EXERCISE |
Rewrite the listing from its first line up to and including the line with "Join our Discord Community", swapping "Shortcrust pastry" for "Puff pastry" and leaving everything else as it is.

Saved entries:
━━━━━━━━━━━━━━━━━━━━━━━━━━━━━━

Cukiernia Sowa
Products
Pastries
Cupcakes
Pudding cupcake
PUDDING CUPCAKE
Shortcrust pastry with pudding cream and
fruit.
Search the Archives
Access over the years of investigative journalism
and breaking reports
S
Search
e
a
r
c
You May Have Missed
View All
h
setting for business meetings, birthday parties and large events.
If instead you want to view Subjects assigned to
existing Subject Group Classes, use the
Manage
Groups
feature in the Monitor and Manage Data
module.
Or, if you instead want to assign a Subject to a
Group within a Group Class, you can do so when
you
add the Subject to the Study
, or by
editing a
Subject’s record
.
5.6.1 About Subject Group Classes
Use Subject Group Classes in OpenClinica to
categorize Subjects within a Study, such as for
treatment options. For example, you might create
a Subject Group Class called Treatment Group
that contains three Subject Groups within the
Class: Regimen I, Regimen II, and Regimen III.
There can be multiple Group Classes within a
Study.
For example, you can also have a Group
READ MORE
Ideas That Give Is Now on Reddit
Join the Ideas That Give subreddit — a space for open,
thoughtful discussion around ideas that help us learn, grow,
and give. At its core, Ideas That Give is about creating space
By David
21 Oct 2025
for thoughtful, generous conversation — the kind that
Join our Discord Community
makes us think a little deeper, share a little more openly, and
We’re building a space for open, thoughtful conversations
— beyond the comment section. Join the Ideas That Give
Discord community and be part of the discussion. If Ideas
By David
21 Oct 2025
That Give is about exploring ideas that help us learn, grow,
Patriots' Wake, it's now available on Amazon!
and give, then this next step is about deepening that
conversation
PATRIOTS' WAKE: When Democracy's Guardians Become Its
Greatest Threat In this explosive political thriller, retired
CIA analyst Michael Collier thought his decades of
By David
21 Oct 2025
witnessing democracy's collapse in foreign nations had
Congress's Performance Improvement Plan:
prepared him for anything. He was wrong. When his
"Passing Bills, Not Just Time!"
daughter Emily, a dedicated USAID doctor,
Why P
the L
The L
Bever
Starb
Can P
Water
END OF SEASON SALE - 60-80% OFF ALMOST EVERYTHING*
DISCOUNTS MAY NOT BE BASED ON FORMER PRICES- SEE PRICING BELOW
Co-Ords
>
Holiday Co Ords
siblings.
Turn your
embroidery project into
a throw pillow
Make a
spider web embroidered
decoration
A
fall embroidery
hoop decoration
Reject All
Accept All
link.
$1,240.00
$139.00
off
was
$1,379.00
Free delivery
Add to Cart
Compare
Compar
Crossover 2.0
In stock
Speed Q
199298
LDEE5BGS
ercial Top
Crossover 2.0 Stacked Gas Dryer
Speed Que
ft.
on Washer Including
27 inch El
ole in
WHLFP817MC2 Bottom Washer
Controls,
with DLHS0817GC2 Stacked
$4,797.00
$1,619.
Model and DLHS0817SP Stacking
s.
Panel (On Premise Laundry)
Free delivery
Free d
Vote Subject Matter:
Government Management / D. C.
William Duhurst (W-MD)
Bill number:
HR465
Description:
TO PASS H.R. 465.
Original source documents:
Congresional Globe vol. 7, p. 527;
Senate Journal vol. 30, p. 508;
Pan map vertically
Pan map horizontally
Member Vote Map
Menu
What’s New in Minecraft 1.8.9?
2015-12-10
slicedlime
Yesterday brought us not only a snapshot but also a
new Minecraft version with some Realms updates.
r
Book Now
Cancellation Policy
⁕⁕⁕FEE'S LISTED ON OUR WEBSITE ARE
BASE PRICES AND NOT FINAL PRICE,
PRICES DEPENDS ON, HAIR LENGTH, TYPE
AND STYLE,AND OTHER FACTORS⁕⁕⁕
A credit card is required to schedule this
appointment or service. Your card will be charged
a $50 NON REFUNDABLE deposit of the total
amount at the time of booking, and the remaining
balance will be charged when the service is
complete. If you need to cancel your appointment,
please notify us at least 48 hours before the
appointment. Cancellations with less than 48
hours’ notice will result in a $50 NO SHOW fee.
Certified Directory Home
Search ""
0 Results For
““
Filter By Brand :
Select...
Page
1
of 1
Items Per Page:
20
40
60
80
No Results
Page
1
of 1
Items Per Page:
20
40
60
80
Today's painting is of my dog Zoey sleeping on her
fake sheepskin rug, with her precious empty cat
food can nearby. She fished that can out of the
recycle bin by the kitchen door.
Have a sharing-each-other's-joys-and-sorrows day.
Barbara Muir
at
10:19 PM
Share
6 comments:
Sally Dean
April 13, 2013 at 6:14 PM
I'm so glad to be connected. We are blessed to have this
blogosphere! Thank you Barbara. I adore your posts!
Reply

━━━━━━━━━━━━━━━━━━━━━━━━━━━━━━

TASK OUTPUT |
Cukiernia Sowa
Products
Pastries
Cupcakes
Pudding cupcake
PUDDING CUPCAKE
Puff pastry with pudding cream and
fruit.
Search the Archives
Access over the years of investigative journalism
and breaking reports
S
Search
e
a
r
c
You May Have Missed
View All
h
setting for business meetings, birthday parties and large events.
If instead you want to view Subjects assigned to
existing Subject Group Classes, use the
Manage
Groups
feature in the Monitor and Manage Data
module.
Or, if you instead want to assign a Subject to a
Group within a Group Class, you can do so when
you
add the Subject to the Study
, or by
editing a
Subject’s record
.
5.6.1 About Subject Group Classes
Use Subject Group Classes in OpenClinica to
categorize Subjects within a Study, such as for
treatment options. For example, you might create
a Subject Group Class called Treatment Group
that contains three Subject Groups within the
Class: Regimen I, Regimen II, and Regimen III.
There can be multiple Group Classes within a
Study.
For example, you can also have a Group
READ MORE
Ideas That Give Is Now on Reddit
Join the Ideas That Give subreddit — a space for open,
thoughtful discussion around ideas that help us learn, grow,
and give. At its core, Ideas That Give is about creating space
By David
21 Oct 2025
for thoughtful, generous conversation — the kind that
Join our Discord Community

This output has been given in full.